Australia’s major gas pipeline owner APA Group has edged further into an integrated structure by paying $151 million to buy AGL Energy out of their jointly owned Diamantina power plant at Mount Is in northwestern Queensland.
The deal, announced to the ASX yesterday, comes as AGL Energy sells off non-core assets to tighten its focus on retailing and customers focused businesses such as solar power.
APA, which owned 50% of the Mt Isa power station, held a pre-emptive right to AGL’s half-share. It had already suggested that it was interested in buying AGL’s stake.
AGL will continue to supply gas to the power station, which is a 242 megawatt combined cycle, and a 60 megawatt open cycle gas turbine next door in Mount Isa.

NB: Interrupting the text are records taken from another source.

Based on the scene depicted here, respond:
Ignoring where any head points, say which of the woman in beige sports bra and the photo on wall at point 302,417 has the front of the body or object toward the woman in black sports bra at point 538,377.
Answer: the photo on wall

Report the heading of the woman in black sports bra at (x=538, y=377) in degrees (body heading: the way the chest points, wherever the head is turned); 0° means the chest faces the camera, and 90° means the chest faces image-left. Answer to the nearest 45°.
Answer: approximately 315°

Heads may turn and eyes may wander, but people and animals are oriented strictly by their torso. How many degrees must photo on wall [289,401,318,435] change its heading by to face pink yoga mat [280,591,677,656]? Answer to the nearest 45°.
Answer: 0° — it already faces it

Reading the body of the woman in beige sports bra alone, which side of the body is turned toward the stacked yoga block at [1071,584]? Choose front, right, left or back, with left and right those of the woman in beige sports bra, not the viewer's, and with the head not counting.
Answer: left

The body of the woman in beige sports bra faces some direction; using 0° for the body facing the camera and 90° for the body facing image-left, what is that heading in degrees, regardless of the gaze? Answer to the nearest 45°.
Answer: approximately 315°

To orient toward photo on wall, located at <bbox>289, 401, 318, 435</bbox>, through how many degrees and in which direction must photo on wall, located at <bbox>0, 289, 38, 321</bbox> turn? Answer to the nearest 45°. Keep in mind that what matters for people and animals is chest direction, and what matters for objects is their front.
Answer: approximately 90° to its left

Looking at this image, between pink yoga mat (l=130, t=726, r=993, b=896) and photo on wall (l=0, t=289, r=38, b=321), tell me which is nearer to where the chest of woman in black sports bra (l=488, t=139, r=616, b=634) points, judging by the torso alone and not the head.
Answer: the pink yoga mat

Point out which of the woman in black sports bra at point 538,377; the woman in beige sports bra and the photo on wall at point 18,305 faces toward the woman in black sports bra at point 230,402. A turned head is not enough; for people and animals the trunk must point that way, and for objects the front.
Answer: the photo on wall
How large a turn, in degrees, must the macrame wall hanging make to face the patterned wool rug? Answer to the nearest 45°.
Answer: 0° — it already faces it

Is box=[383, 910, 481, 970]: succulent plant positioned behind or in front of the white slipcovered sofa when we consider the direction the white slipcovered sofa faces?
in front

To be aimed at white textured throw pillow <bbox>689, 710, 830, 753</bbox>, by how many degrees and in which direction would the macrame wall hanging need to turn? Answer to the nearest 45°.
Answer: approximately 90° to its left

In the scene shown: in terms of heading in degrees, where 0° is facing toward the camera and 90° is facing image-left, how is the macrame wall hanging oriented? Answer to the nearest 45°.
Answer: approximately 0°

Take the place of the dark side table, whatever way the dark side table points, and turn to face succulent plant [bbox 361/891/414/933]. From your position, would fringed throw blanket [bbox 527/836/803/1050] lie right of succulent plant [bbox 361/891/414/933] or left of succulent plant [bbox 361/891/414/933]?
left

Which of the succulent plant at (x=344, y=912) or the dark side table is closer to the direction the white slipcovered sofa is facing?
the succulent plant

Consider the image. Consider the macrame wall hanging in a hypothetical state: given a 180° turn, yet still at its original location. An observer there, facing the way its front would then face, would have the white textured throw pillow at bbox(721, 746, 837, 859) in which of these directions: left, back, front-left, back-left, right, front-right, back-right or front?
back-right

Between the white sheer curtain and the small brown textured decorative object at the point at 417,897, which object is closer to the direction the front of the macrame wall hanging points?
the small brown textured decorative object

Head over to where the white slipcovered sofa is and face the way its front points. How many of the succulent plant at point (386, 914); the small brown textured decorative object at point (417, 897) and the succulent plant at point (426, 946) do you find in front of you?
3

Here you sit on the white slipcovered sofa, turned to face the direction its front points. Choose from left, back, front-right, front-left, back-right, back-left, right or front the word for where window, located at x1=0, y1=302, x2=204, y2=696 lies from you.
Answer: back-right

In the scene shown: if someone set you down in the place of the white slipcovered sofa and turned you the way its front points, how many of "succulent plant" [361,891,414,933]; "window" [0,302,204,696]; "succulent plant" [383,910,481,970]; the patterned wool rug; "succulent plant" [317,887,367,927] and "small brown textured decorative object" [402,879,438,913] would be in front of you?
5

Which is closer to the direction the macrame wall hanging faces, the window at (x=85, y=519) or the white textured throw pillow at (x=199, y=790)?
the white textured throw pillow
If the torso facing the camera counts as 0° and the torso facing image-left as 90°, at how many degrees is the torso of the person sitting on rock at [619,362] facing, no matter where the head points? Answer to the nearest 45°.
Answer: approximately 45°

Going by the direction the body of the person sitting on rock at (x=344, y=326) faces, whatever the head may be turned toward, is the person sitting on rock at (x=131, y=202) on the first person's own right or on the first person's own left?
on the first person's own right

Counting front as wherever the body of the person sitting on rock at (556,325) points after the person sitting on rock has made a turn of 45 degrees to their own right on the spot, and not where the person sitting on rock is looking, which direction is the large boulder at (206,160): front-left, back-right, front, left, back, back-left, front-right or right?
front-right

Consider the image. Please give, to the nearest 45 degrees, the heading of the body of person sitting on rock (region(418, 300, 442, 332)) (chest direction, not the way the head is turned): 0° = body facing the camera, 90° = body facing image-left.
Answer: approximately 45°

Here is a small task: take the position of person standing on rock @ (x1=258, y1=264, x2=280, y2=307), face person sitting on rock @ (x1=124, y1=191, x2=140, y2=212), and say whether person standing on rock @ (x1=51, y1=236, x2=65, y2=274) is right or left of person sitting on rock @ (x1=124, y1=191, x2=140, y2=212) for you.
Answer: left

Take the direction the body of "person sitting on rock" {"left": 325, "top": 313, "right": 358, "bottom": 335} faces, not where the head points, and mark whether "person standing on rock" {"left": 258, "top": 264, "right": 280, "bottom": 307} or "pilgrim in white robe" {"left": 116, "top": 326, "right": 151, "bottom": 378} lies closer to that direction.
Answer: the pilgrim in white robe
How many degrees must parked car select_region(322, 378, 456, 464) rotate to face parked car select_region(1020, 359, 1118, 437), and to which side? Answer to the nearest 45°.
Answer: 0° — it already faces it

APA is also in the process of a takeover bid for the rest of Ethane Pipeline Income Fund, which owns an ethane gas pipeline that runs from central Australia to Botany in Sydney.
APA shares fell 0.1% at $8.50 while AGL are down 1% at $18.23.
APA said the deal will boost its earnings and told the ASX in yesterday’s announcement that it will fund the acquisition with a mix of existing cash and available undrawn committed corporate debt facilities.
"The total funding requirement is approximately $550 million, including transaction costs and replacement of the project finance facility at the asset level. The acquisition of AGL’s equity interest equates to an enterprise value for DPS of approximately $700 million, at an EBITDA multiple of approximately 8 times FY2017 earnings.
“As a result of this acquisition, APA’s full year guidance for FY2016 has been updated as follows: EBITDA is upgraded to be in the range of $1,300 to $1,335 million (from $1,275 million to $1,310 million); Net interest cost is expected to fall towards the upper end of the current guidance range of $500 million to $510 million; and FY2016 total distribution guidance is unchanged – i.e., expected to be in the order of 41.5 cents per security, representing a 9.2 per cent increase on the previous year,” APA told the ASX.